The background music of ‘Newton’ works as an additional screenplay. There is one song ‘Panchi Udd Gaya’, which has been brilliantly shot and the lyrics in this song is soul-stirring.
Director Amit V Masurkar comes up with a unique concept and extracts some fine performances from the lead protagonists. The soul of this film is clean and pure. Cinematically ‘Newton’ is among the great films from our country. The movie stays with you for a long time and makes you think about all those rural conditions where such activities keeps happening. The movie also portrays the power of an election officer and reminds us the power of T.N. Seshan. If only the pace would have been bit generic and not pleasing the film festival audience, the impact would have been super high. The screenplay also needed a bit more detailing and a better ending. The soul-touching part in the finale goes missing.
Rajkummar Rao adds one more feather to his cap. Right from his eye blinking to super curiosity over his face, Rajkummar adds every body expressions to enhance his character. His character reminds you of Dharmendra’s character from ‘Satyakam’. The honesty is visible on Rajkummar’s face, which is a great achievement for an actor. Pankaj Tripahti’s performance is amazing. His cool temper adds charm to his character. Pankaj’s dialogue delivery goes well in the favour of his character. Raghubir Yadav lends good support and shines out in his small part. Sanjay Mishra’s cameo was impactful. Anjali Patil was fine in her part. Omkar Das Manikpuri was wasted.

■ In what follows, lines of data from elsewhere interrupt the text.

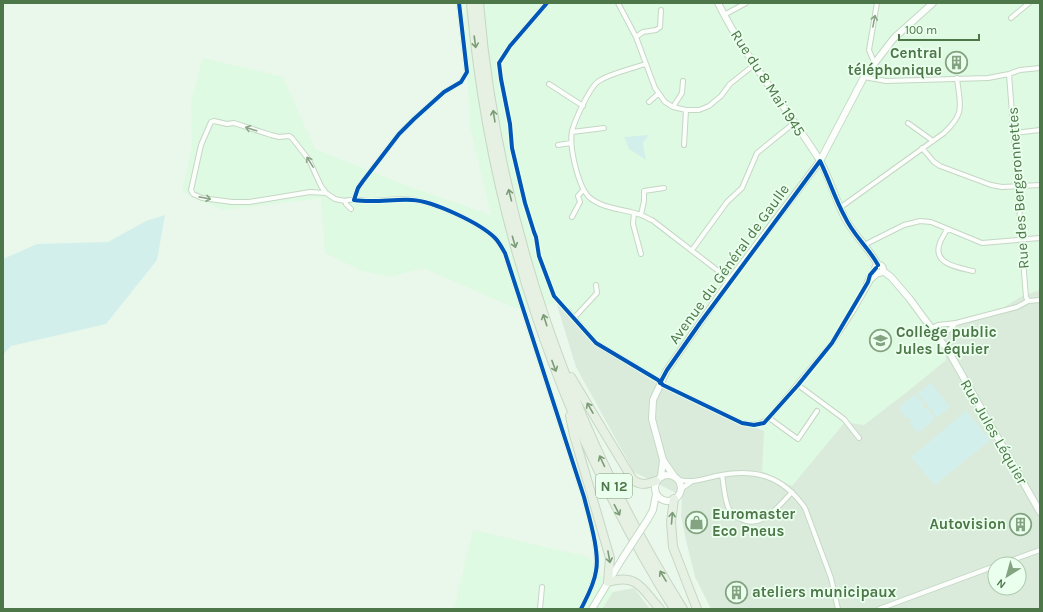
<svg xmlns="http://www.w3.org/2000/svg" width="1043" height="612" font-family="Karla,sans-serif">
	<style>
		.residential { fill: #dffae2 }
		.industrial { fill: #daebdb; fill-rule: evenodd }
		.green { fill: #d3efec }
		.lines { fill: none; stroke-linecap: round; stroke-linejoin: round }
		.street-casing { stroke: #c5d7c5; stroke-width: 6 }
		.secondary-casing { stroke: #c5d9c6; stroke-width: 8 }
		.highway-casing { stroke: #c6d7c5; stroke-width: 10 }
		.street { stroke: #fcfefc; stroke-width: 4 }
		.secondary { stroke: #fcfefc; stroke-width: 6 }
		.highway { stroke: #e6f1e3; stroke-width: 8 }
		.secondary-bridge-casing { stroke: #c5d9c6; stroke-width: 8; stroke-linecap: butt }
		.secondary-bridge { stroke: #fcfefc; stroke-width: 6 }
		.cycleway-casing { stroke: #ebffee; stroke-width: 6 }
		.cycleway { stroke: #0057b8; stroke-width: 4 }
		.oneway { stroke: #8aa687 }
		.oneway2 { stroke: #7b9c76 }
		.labels { text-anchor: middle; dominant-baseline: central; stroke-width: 3.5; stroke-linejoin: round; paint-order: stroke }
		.shield { fill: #ebffee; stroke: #7ca07a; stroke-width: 1 }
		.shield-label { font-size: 14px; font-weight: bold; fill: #4d7748 }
		.poi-label { font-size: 15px; font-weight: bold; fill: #4d7748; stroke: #ebffee; text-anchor: start }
		.street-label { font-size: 15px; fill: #4d7748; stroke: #ebffee }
	</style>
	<rect width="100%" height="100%" fill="#e9f8eb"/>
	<path class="residential" d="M 464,3 L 1040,3 L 1040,290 L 1022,296 L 989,316 L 945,330 L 946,360 L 907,392 L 864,425 L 845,422 L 792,486 L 762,471 L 764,431 L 669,391 L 595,345 L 556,302 L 536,310 L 515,308 L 423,268 L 390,277 L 360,270 L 325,253 L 321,198 L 223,210 L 182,192 L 192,146 L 191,101 L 203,58 L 283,77 L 315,149 L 413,188 L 491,215 L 470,127 Z
		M 473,530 L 588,557 L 613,592 L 602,609 L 454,609 Z"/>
	<path class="industrial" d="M 1040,290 L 1040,609 L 711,609 L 695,577 L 686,540 L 681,516 L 682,496 L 634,472 L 576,367 L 556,302 L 595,345 L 669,391 L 764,431 L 762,471 L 792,486 L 845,422 L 864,425 L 907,392 L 946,360 L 945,330 L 989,316 L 1022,296 ZM 995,564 L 1019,564 L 1019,588 L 995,588 Z
		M 634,588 L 650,609 L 602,609 L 613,592 Z"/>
	<path class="green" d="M 649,135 L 643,143 L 646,160 L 629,149 L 624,137 Z
		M 165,215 L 157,260 L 106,324 L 11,346 L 3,355 L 3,259 L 37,244 L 108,242 L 146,221 Z
		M 931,383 L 950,407 L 937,417 L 918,393 Z
		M 917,395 L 924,405 L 922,407 L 924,410 L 927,408 L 934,417 L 932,419 L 933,421 L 920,431 L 919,430 L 916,432 L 909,422 L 911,420 L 909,417 L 907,419 L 899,410 L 901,408 L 900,406 L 913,396 L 914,397 Z
		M 966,411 L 990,440 L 935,485 L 911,457 Z"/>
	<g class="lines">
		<defs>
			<path id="street" d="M 618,3 L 636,37 L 655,88 L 665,102 L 673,107 L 686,110 L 699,110 L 709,106 L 721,96 L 730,84 L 754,65
				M 724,15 L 746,3
				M 1011,18 L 1029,3
				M 636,37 L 643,32 L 656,30 L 660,27 L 661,10
				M 510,46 L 547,3
				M 874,62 L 869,50 L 877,3
				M 645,64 C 632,69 611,73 599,81 C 590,86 575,120 572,131 C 569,147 578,186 589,197 C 602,209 625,209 641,215 C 645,216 648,219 652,220 L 730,280
				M 1009,74 L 1025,285 L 1026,297 L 1028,301
				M 864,77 L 886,81 L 988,78 L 1009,74 L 1020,70 L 1040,68
				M 549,84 L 583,106
				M 649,102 L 658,94
				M 673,107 L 682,93 L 683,81
				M 908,123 L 933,141
				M 572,132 L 604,128
				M 1014,133 L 1040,130
				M 558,145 L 571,143
				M 684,145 L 686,110
				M 922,148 L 934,162 L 940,166 L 991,185 L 1002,187 L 1040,185
				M 326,193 L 310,192 L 249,202 L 232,202 L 202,198 L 193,194 L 191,190 L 201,145 L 211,122 L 214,121 L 227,124 L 234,123 L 271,135 L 279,137 L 289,136 L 292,138 L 309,160 L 321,186 L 326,193 L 335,199 L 345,201 C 349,198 366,201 372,201 C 386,200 402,198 415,200 C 436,203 480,223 495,238 C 499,242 502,248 505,253 L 584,497 C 589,517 600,552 596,571 C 594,585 587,597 581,609
				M 354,200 L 358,188 L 363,181 L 399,134 L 414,119 L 444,92 L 461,82 L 467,72 L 459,3
				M 345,201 L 346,204 L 351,209
				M 841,207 L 944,133 C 966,112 960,106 957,78
				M 634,213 L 633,224 L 641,254
				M 641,215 L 644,201 L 644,191 L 664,188
				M 572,217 L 580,202 L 578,196 L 583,190
				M 947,229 C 945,234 940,240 939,246 C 934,265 961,268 973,271
				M 864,245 L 904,225 L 920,221 L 931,222 L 982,243 L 1040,238
				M 692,250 L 727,202 L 742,188 L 757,153 L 794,123
				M 866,284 L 870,275 L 876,268
				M 568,311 L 596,343 L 658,380 L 663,385 L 742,423 C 753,425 760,426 769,418 L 832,343 L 852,313 L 871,280 L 879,273
				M 574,318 L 597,293 L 596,285
				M 956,323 L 1017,307 L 1028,301 L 1040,300
				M 932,328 L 938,325 L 956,323 L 940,339
				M 798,385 L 844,419 L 859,438
				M 769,418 L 798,439 L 817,411
				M 722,475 C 724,485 724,499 729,509 C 732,513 736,517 741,519 C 761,530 779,506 792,492
				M 677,479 C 690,484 703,479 716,476 C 754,468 782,475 805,508 L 831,578 L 838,609
				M 681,489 L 691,482
				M 1001,564 L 1040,550
				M 540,609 L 542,587
				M 879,609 L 995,566"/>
			<path id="secondary" d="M 718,3 C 746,59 786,107 819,159 C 830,178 835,199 845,218 C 854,235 869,248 878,265
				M875 269a4 4 0 1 1 8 0a4 4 0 1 1-8 0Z
				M 883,271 L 891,277 L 909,298 L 949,352 L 1040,512
				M655 488a13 13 0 1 1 26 0a13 13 0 1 1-26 0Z
				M 661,476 L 663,460
				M 674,476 L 663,460 L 652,419 L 653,400 L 667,370 L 730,280 L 820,161 L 864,77 L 894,38 L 933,3
				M 648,519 L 653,510 L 656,494
				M 592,609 L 622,559"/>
			<path id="highway" d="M 471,3 C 490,218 560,426 674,609
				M 479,3 C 497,217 569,427 683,609
				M 571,377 L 633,480 C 641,486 647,484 656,481
				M 570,416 L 574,435 L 610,558 L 608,582 C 638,573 642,589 660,609
				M 674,499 L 671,522 L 673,547 L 697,609"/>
		</defs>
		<use href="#street" class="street-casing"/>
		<use href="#secondary" class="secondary-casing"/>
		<use href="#highway" class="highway-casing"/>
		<use href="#street" class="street"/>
		<use href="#secondary" class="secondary"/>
		<use href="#highway" class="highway"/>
		<defs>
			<path id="secondary-bridge" d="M 622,559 L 648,519"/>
		</defs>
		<use href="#secondary-bridge" class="secondary-bridge-casing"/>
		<use href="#secondary-bridge" class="secondary-bridge"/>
		<defs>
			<path id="cycleway" d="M 459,3 L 467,72 L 461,82 L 444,92 L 414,119 L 399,134 L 363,181 L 358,188 L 354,200 C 373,203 393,199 412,200 C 433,201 480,223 495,238 C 499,242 502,248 505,253 L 584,497 C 589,517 600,552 596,571 C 594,585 587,597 581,609
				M 547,3 L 510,46 L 499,63 L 501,79 L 510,124 L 512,148 L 525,203 L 534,232 L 536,237 L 539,256 L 554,296 L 596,343 L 658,380 L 663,385 L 742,423 L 754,425 L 764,423 L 798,385 L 832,343 L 868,282 L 870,275 L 876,268
				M 660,383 L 667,370 L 700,323 L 820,161 C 829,179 835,199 845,217 C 853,235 869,248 878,265"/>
		</defs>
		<use href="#cycleway" class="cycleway-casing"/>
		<use href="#cycleway" class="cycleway"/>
	</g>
	<defs><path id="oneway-shaft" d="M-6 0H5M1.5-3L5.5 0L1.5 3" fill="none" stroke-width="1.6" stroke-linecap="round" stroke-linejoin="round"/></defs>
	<g class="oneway">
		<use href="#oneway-shaft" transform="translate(874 21) rotate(-79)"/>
		<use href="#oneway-shaft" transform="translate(251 129) rotate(-162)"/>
		<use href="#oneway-shaft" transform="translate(310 162) rotate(-122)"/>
		<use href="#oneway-shaft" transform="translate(205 198) rotate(11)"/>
	</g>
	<g class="oneway2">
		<use href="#oneway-shaft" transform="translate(475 42) rotate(82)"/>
		<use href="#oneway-shaft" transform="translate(494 116) rotate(-99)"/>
		<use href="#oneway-shaft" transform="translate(510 195) rotate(-104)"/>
		<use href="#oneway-shaft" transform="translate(514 242) rotate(74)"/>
		<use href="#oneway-shaft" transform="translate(545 320) rotate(-108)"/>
		<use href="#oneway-shaft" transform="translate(554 366) rotate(69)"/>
		<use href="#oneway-shaft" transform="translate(590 408) rotate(-120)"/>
		<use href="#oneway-shaft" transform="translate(602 461) rotate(-115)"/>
		<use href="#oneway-shaft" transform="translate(617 510) rotate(63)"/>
		<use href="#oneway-shaft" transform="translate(672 518) rotate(-85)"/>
		<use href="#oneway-shaft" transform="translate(609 557) rotate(80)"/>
		<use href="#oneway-shaft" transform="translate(663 576) rotate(-121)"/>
	</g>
	<defs>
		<symbol id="building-ring" viewBox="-11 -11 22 22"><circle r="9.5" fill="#ebffee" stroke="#84a481" stroke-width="1.5"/><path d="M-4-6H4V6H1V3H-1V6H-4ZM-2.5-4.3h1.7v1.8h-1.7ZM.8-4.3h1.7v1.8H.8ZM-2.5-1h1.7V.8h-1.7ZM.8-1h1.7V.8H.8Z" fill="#84a481"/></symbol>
		<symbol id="school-ring" viewBox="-11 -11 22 22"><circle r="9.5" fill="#ebffee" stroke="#84a481" stroke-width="1.5"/><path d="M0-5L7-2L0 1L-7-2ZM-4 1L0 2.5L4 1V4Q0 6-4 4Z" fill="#84a481"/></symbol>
		<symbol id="shop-ring" viewBox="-11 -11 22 22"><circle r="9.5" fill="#ebffee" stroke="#84a481" stroke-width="1.5"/><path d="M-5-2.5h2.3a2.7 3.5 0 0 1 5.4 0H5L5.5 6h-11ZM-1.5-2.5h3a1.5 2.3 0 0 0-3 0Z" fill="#84a481"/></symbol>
	</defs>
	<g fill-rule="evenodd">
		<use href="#building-ring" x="944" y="50" width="25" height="25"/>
		<use href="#school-ring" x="868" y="328" width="25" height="25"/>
		<use href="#shop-ring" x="684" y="510" width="25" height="25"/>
		<use href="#building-ring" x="1008" y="512" width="25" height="25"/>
		<use href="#building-ring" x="724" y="580" width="25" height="25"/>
	</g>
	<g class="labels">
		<rect class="shield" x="596" y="474" width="36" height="24" rx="3"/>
		<g class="shield-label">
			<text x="614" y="486">N 12</text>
		</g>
		<g class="poi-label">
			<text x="942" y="53" text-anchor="end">Central<tspan x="942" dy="17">téléphonique</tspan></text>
			<text x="896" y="332">Collège public<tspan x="896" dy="17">Jules Léquier</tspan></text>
			<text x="712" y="514">Euromaster<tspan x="712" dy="17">Eco Pneus</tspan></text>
			<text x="1006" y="524" text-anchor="end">Autovision</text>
			<text x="752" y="592">ateliers municipaux</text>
		</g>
		<g class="street-label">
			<text transform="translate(768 83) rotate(57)">Rue du 8 Mai 1945</text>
			<text transform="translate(1018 188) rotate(-94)">Rue des Bergeronnettes</text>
			<text transform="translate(729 264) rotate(-54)">Avenue du Général de Gaulle</text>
			<text transform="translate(994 432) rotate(60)">Rue Jules Léquier</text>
		</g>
	</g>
	<rect width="1043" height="612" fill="none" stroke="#4d7748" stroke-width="8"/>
	<g transform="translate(1007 576) rotate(217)"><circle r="19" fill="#ebffee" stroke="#acc9ac"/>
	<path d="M0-3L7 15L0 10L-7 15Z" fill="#84a481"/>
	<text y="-6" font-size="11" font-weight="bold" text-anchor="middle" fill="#4d7748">N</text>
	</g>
	<path d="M899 34v6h80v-6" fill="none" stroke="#4d7748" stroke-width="2"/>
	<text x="905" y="34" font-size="12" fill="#4d7748" stroke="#ebffee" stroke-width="3" paint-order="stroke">100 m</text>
</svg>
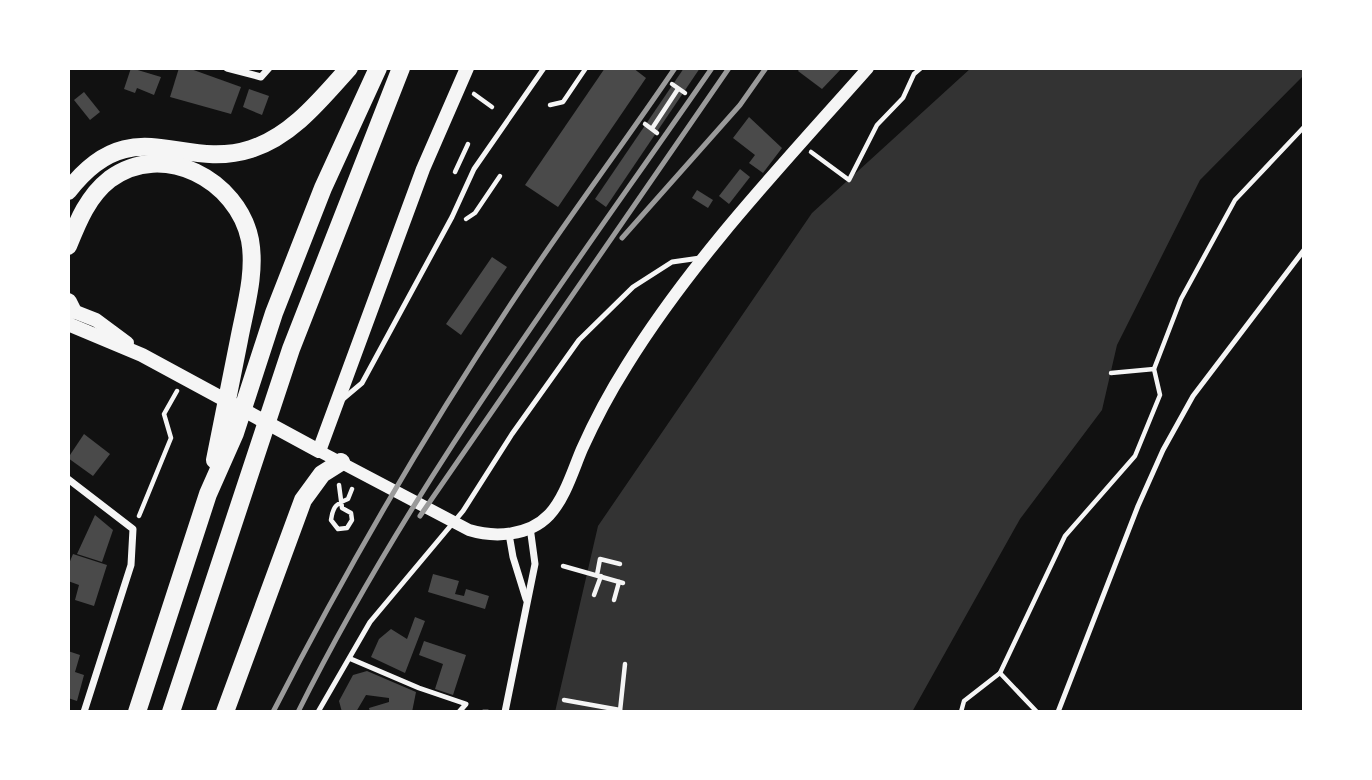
<svg xmlns="http://www.w3.org/2000/svg" width="1372" height="780" viewBox="0 0 1372 780" font-family="Figtree,sans-serif">
<style>
.water{fill:#333}
.building{fill:#4a4a4a}
.lines{fill:none;stroke-linecap:round;stroke-linejoin:round}
.path{stroke:#f5f5f5;stroke-width:4.5}
.service{stroke:#f5f5f5;stroke-width:5}
.minor{stroke:#f5f5f5;stroke-width:7}
.tertiary{stroke:#f5f5f5;stroke-width:12}
.secondary{stroke:#f5f5f5;stroke-width:14}
.trunk{stroke:#f5f5f5;stroke-width:18}
.rail{stroke:#9a9a9a;stroke-width:5}
</style>
<rect width="100%" height="100%" fill="#111"/>
<path class="water" d="M971 68H1304V75L1200 180 1117 345 1102 410 1020 519 912 712H555L598 526 812 213Z"/>
<g class="building">
<path d="M131 68 161 77 154 95 137 88 135 93 124 89Z"/>
<path d="M179 68H188L241 87 231 114 170 97Z"/>
<path d="M605 68H633L646 78 558 207 525 185Z"/>
<path d="M684 68H700L606 207 595 199Z"/>
<path d="M800 68H842L822 89 798 71Z"/>
<path d="M249 89 269 96 262 115 243 107Z"/>
<path d="M84 92 100 112 90 120 74 100Z"/>
<path d="M749 117 782 148 763 173 749 163 755 155 733 138Z"/>
<path d="M740 169 750 177 729 204 719 196Z"/>
<path d="M697 190 713 200 708 208 692 198Z"/>
<path d="M492 257 507 267 461 335 446 324Z"/>
<path d="M84 434 110 454 93 476 68 458Z"/>
<path d="M95 515 113 530 102 562 77 554Z"/>
<path d="M73 554 107 565 94 606 75 600 79 585 68 581V566Z"/>
<path d="M433 574 459 581 455 594 464 596 466 589 489 596 485 609 428 592Z"/>
<path d="M415 617 425 621 405 673 371 657 379 639 391 629 407 639Z"/>
<path d="M424 641 466 655 453 695 435 689 443 664 419 655Z"/>
<path d="M68 651 80 655 75 672 84 675 77 701 68 698Z"/>
<path d="M367 671 416 692 412 712H370L369 708 389 702V698L366 695 356 712H342L339 701 353 675Z"/>
</g>
<g class="lines">
<g class="path">
<path d="M672 84 685 93"/>
<path d="M474 94 492 107"/>
<path d="M550 105 563 102 586 68"/>
<path d="M645 124 657 133"/>
<path d="M653 127 678 89"/>
<path d="M811 152 849 180 877 125 903 98 914 74 921 68"/>
<path d="M455 172 468 144"/>
<path d="M466 219 475 213 500 176"/>
<path d="M1111 373 1154 369"/>
<path d="M339 485 342 508 351 513 352 520 347 528 338 529 331 520C333 506 336 504 348 499L352 489"/>
<path d="M139 516 171 438 164 414 177 391"/>
<path d="M563 566 623 583"/>
<path d="M597 575 600 559 620 564"/>
<path d="M594 595 601 576"/>
<path d="M614 600 619 582"/>
<path d="M1000 673 1037 712"/>
<path d="M564 700 620 710"/>
<path d="M620 711 625 664"/>
<path d="M483 712H488"/>
<path d="M961 712 964 701 1000 673 1065 536 1135 456 1160 395 1154 369 1181 299 1235 200 1304 127"/>
</g>
<g class="service">
<path d="M343 399 362 383 452 217 474 169 544 68"/>
<path d="M351 659 419 688 466 704 459 712"/>
<path d="M318 712 370 622 463 511 512 434 579 340 633 287 672 262 700 258"/>
<path d="M1058 712 1138 506 1163 450 1193 396 1304 250"/>
</g>
<g class="minor">
<path d="M227 68 261 77 269 68"/>
<path d="M68 479 133 529 131 565 84 712"/>
<path d="M509 534 513 557 526 599"/>
<path d="M505 712 535 564 530 527"/>
</g>
<path class="tertiary" d="M319 451 469 530C495 538 529 536 549 515 565 498 573 470 582 449 595 420 610 392 627 365 694 257 784 163 868 68"/>
<g class="secondary">
<path d="M68 309 96 320 127 343"/>
<path d="M68 324 142 355 319 451 423 169 467 68"/>
</g>
<g class="trunk">
<path d="M68 191C132 108 180 172 251 149 292 136 321 99 349 68"/>
<path d="M68 246C78 221 88 196 110 179 163 140 238 180 250 240 256 273 245 308 239 340 231 380 223 420 215 460"/>
<path d="M68 302 72 310"/>
<path d="M137 712 208 494 235 433 274 313 323 188 378 68"/>
<path d="M171 712 291 349 401 68"/>
<path d="M225 712 303 500 322 474 341 462"/>
</g>
<g class="rail">
<path d="M622 238 740 105 766 68"/>
<path d="M420 516 729 68"/>
<path d="M273 712C350 562 435 416 529 277 576 207 627 139 675 68"/>
<path d="M298 712C412 483 567 278 712 68"/>
</g>
</g>
<rect width="1372" height="780" fill="none" stroke="#ffffff" stroke-width="140"/>
</svg>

So on an overall basis ‘Newton’ lifts you up with its unorthodox theme and gives you a satisfaction of watching something different, something new, something thoughtful. The movie might not appeal to all those who love escapist cinema and even for the ones who relish only on fast-paced films. This one will test your patience and also has its flaws, but at the end of the day will be loved by all those who love meaningful cinema.